[Data shown Boundary: Start]

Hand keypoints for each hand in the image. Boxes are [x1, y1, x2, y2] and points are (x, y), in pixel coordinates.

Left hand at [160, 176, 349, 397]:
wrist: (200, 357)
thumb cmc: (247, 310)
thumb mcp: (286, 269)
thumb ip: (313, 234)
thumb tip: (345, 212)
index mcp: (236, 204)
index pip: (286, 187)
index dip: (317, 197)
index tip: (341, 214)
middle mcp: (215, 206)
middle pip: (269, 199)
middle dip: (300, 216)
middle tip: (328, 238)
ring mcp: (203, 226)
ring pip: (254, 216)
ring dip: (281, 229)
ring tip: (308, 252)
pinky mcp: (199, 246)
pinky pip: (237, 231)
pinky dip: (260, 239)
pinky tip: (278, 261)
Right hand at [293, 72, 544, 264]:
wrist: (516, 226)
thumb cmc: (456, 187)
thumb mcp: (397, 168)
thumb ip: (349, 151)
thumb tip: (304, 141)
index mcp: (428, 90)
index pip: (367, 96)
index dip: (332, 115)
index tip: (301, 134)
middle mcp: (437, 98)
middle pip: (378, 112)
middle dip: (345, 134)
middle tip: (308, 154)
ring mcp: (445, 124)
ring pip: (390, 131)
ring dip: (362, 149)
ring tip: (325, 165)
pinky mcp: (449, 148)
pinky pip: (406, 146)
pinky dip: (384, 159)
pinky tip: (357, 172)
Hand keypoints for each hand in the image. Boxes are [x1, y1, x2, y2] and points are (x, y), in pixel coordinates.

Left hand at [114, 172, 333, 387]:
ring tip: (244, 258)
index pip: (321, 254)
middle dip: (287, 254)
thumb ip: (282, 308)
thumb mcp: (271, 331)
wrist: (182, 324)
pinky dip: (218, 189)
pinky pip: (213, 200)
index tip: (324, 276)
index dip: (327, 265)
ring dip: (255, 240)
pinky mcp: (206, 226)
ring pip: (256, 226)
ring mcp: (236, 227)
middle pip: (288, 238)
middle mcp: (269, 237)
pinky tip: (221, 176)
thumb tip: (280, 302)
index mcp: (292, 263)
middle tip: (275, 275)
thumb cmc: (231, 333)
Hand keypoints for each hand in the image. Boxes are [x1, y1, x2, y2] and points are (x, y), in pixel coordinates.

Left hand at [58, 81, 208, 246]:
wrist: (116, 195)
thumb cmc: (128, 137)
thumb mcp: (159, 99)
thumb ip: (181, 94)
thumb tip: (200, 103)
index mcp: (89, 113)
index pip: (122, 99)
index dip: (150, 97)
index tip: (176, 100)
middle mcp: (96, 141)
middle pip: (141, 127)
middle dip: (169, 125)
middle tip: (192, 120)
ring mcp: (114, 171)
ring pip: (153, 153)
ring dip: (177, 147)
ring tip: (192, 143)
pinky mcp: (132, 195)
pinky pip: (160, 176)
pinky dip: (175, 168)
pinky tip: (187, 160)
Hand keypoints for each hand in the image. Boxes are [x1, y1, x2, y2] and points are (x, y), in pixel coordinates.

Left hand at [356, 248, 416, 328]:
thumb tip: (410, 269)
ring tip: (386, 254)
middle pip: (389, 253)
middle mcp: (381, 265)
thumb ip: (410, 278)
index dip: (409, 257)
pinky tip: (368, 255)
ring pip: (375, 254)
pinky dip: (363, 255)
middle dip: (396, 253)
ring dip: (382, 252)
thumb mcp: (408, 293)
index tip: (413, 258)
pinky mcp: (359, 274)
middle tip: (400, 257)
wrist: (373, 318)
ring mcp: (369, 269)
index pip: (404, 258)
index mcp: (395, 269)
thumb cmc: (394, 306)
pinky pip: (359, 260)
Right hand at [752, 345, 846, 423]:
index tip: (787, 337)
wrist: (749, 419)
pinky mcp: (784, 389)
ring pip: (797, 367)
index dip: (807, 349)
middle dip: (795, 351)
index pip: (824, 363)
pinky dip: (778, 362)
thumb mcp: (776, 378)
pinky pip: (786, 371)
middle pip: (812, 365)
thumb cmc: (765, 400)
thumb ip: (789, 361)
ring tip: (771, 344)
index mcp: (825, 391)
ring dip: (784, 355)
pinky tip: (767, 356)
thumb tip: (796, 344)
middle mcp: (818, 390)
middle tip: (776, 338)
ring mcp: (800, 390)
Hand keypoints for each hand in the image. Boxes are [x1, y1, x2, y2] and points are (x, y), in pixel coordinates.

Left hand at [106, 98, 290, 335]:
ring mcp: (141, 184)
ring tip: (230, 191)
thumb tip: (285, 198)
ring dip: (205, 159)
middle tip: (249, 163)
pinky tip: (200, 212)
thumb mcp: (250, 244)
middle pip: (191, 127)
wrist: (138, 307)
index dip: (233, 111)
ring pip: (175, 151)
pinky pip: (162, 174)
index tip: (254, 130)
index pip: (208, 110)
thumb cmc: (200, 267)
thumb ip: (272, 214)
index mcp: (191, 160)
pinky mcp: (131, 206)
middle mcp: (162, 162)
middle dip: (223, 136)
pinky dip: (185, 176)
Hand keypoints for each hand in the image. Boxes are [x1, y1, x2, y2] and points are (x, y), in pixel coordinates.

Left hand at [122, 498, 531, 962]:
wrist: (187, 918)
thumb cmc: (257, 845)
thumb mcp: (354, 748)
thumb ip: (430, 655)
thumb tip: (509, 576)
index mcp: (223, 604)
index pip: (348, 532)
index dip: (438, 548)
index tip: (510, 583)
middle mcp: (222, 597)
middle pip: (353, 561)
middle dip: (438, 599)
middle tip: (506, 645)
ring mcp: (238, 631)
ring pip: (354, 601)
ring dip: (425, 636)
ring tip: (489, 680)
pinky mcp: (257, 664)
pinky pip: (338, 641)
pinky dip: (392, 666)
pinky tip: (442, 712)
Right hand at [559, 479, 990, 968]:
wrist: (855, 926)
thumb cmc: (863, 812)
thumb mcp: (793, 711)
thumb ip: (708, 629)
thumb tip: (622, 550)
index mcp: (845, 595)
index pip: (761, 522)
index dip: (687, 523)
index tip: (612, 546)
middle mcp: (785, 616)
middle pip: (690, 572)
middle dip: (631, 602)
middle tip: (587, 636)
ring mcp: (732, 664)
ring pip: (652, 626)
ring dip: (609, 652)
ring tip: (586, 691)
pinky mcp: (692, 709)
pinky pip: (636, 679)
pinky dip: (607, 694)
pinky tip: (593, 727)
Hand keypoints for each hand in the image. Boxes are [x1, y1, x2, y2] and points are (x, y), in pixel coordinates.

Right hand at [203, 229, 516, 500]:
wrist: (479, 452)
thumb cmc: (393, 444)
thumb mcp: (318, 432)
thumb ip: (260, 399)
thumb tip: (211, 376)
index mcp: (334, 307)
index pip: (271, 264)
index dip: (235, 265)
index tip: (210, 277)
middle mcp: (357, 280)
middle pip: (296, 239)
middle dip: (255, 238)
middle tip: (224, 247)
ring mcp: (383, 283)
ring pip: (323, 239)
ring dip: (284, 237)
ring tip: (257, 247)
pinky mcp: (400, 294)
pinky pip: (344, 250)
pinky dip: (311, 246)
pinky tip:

[Data shown Boundary: End]

• Goal of the exercise: Within the material above, the line with "thumb tip: (622, 550)" opens the range and the line with "pinky dip: (607, 694)" closes it; reproduce that range word for word.

• Response area:
thumb tip: (622, 550)
index mcp: (845, 595)
index pip: (761, 522)
index dip: (687, 523)
index tip: (612, 546)
middle mcp: (785, 616)
middle pip: (690, 572)
middle dip: (631, 602)
middle tip: (587, 636)
ring mcp: (732, 664)
ring pip: (652, 626)
ring dip: (609, 652)
ring tip: (586, 691)
pinky mcp: (692, 709)
pinky pip: (636, 679)
pinky dip: (607, 694)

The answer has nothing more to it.